How Does the Quality of Phospholipidosis Data Influence the Predictivity of Structural Alerts?

The ability of drugs to induce phospholipidosis (PLD) is linked directly to their molecular substructures: hydrophobic, cyclic moieties with hydrophilic, peripheral amine groups. These structural properties can be captured and coded into SMILES arbitrary target specification (SMARTS) patterns. Such structural alerts, which are capable of identifying potential PLD inducers, should ideally be developed on a relatively large but reliable data set.

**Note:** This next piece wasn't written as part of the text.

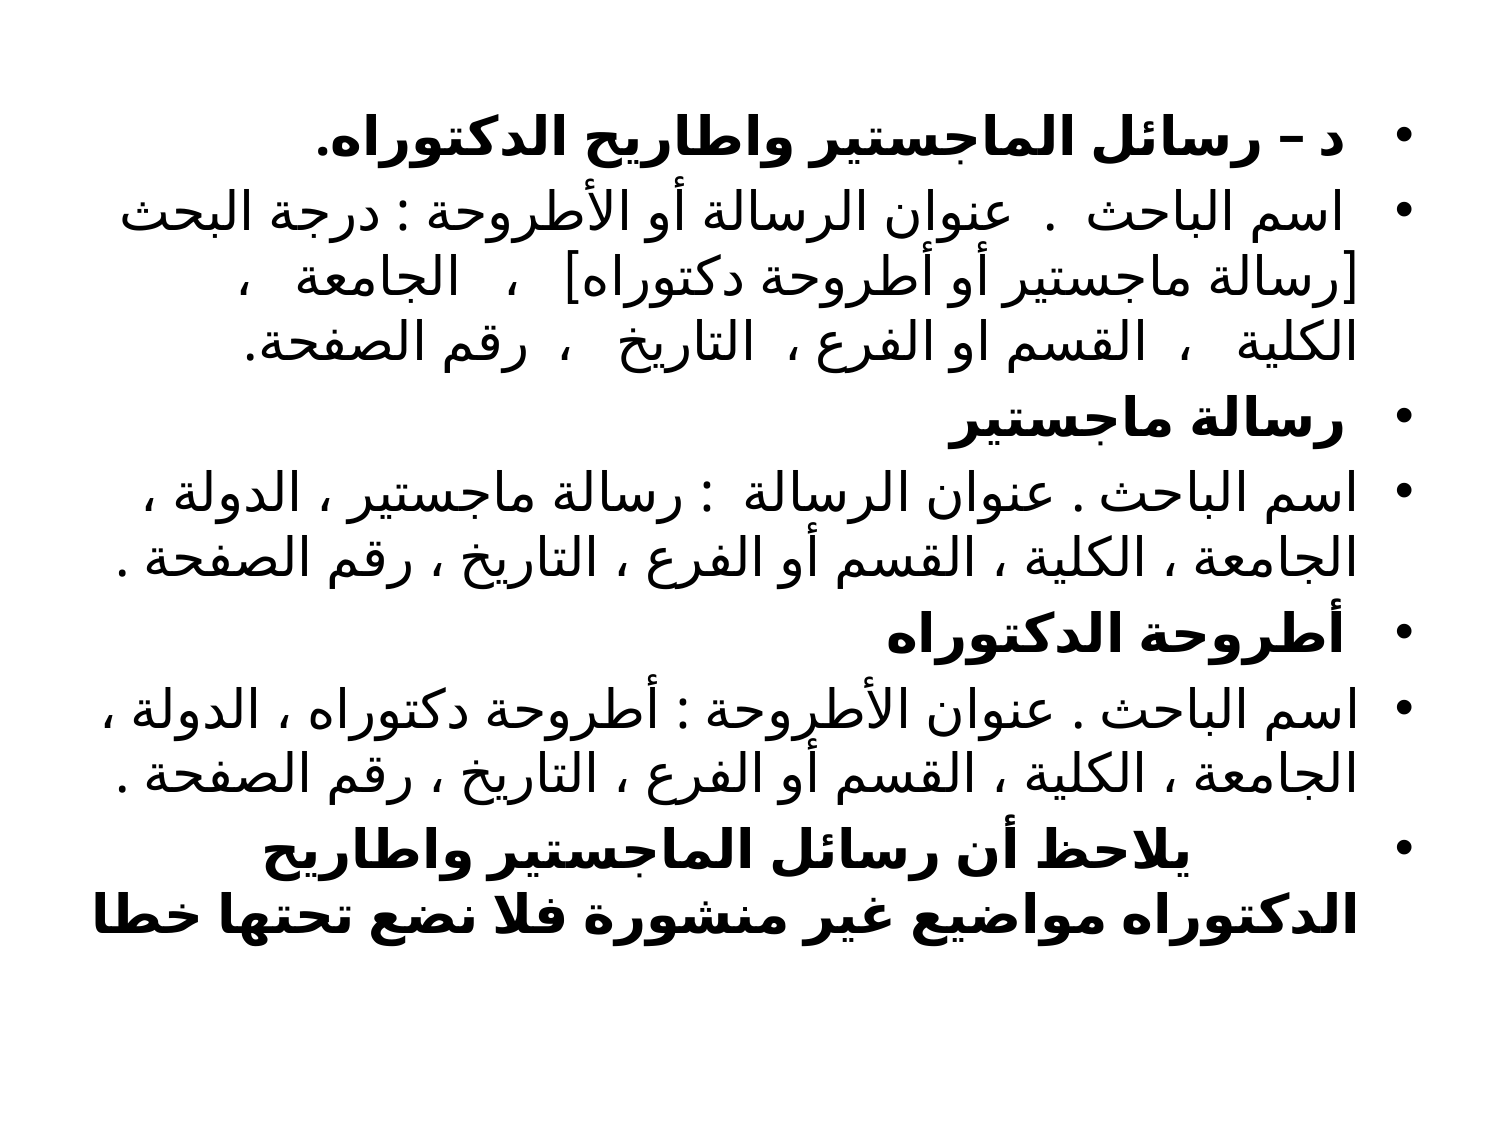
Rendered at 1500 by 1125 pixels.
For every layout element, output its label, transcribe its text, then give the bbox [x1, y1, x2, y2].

We had previously developed a model based on SMARTS patterns consisting of 32 structural fragments using information from 450 chemicals. In the present study, additional PLD structural alerts have been developed based on a newer and larger data set combining two data sets published recently by the United States Food and Drug Administration (US FDA). To assess the predictive performance of the updated SMARTS model, two publicly available data sets were considered. These data sets were constructed using different criteria and hence represent different standards for overall quality. In the first data set high quality was assured as all negative chemicals were confirmed by the gold standard method for the detection of PLD-transmission electron microscopy (EM). The second data set was constructed from seven previously published data sets and then curated by removing compounds where conflicting results were found for PLD activity. Evaluation of the updated SMARTS model showed a strong, positive correlation between predictive performance of the alerts and the quality of the data set used for the assessment. The results of this study confirm the importance of using high quality data for modeling and evaluation, especially in the case of PLD, where species, tissue, and dose dependence of results are additional confounding factors.